● **Saved data entries**

☆ ☆ ☆ ☆

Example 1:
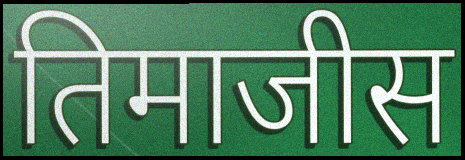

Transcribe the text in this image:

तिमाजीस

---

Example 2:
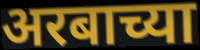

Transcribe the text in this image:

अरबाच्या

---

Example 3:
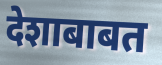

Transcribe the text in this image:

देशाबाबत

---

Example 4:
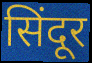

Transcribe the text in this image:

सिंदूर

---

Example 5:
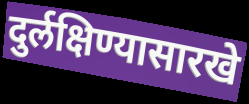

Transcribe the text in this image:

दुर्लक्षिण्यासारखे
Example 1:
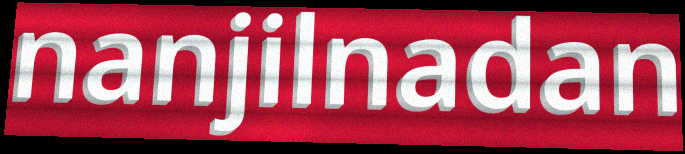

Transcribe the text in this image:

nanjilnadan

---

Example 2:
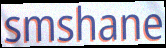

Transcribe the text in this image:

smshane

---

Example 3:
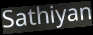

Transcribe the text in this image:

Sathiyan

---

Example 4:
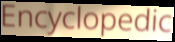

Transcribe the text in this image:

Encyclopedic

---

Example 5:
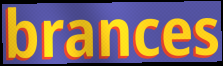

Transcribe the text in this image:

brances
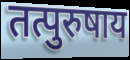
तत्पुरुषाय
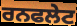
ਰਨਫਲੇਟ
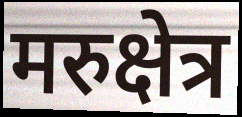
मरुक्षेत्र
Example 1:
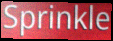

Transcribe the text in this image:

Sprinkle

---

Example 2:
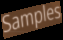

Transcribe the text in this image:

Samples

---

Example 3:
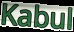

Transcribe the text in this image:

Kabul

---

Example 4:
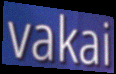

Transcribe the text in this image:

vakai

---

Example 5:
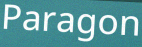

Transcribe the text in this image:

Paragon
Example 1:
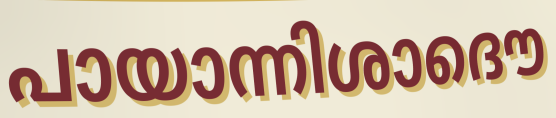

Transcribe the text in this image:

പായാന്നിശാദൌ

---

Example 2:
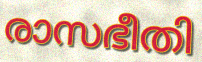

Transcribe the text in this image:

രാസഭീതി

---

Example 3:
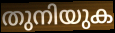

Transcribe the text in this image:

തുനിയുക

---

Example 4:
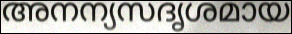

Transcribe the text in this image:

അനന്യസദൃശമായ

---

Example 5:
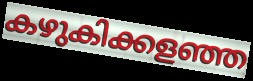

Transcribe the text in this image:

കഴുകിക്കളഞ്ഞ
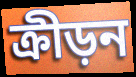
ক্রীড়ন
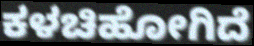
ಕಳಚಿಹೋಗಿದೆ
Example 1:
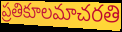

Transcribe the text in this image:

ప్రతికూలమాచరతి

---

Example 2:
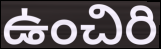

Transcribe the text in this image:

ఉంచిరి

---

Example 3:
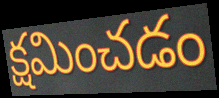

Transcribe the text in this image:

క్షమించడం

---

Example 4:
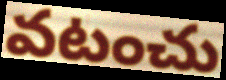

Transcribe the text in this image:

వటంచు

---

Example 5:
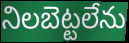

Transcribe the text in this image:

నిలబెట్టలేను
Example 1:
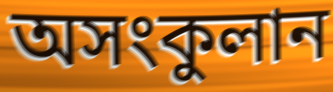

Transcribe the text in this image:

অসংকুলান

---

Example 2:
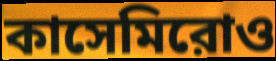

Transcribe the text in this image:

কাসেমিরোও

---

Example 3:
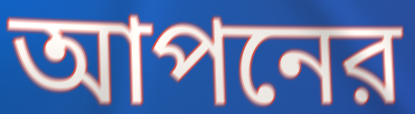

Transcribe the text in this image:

☆ ☆ ☆ ☆

● **What the task asks**
For every entry above, please output the text exactly and leave any picture behind.

● **Solution to this exercise**
Example 1:

Transcribe the text in this image:

तिमाजीस

---

Example 2:

Transcribe the text in this image:

अरबाच्या

---

Example 3:

Transcribe the text in this image:

देशाबाबत

---

Example 4:

Transcribe the text in this image:

सिंदूर

---

Example 5:

Transcribe the text in this image:

दुर्लक्षिण्यासारखे
Example 1:

Transcribe the text in this image:

nanjilnadan

---

Example 2:

Transcribe the text in this image:

smshane

---

Example 3:

Transcribe the text in this image:

Sathiyan

---

Example 4:

Transcribe the text in this image:

Encyclopedic

---

Example 5:

Transcribe the text in this image:

brances
तत्पुरुषाय
ਰਨਫਲੇਟ
मरुक्षेत्र
Example 1:

Transcribe the text in this image:

Sprinkle

---

Example 2:

Transcribe the text in this image:

Samples

---

Example 3:

Transcribe the text in this image:

Kabul

---

Example 4:

Transcribe the text in this image:

vakai

---

Example 5:

Transcribe the text in this image:

Paragon
Example 1:

Transcribe the text in this image:

പായാന്നിശാദൌ

---

Example 2:

Transcribe the text in this image:

രാസഭീതി

---

Example 3:

Transcribe the text in this image:

തുനിയുക

---

Example 4:

Transcribe the text in this image:

അനന്യസദൃശമായ

---

Example 5:

Transcribe the text in this image:

കഴുകിക്കളഞ്ഞ
ক্রীড়ন
ಕಳಚಿಹೋಗಿದೆ
Example 1:

Transcribe the text in this image:

ప్రతికూలమాచరతి

---

Example 2:

Transcribe the text in this image:

ఉంచిరి

---

Example 3:

Transcribe the text in this image:

క్షమించడం

---

Example 4:

Transcribe the text in this image:

వటంచు

---

Example 5:

Transcribe the text in this image:

నిలబెట్టలేను
Example 1:

Transcribe the text in this image:

অসংকুলান

---

Example 2:

Transcribe the text in this image:

কাসেমিরোও

---

Example 3:

Transcribe the text in this image:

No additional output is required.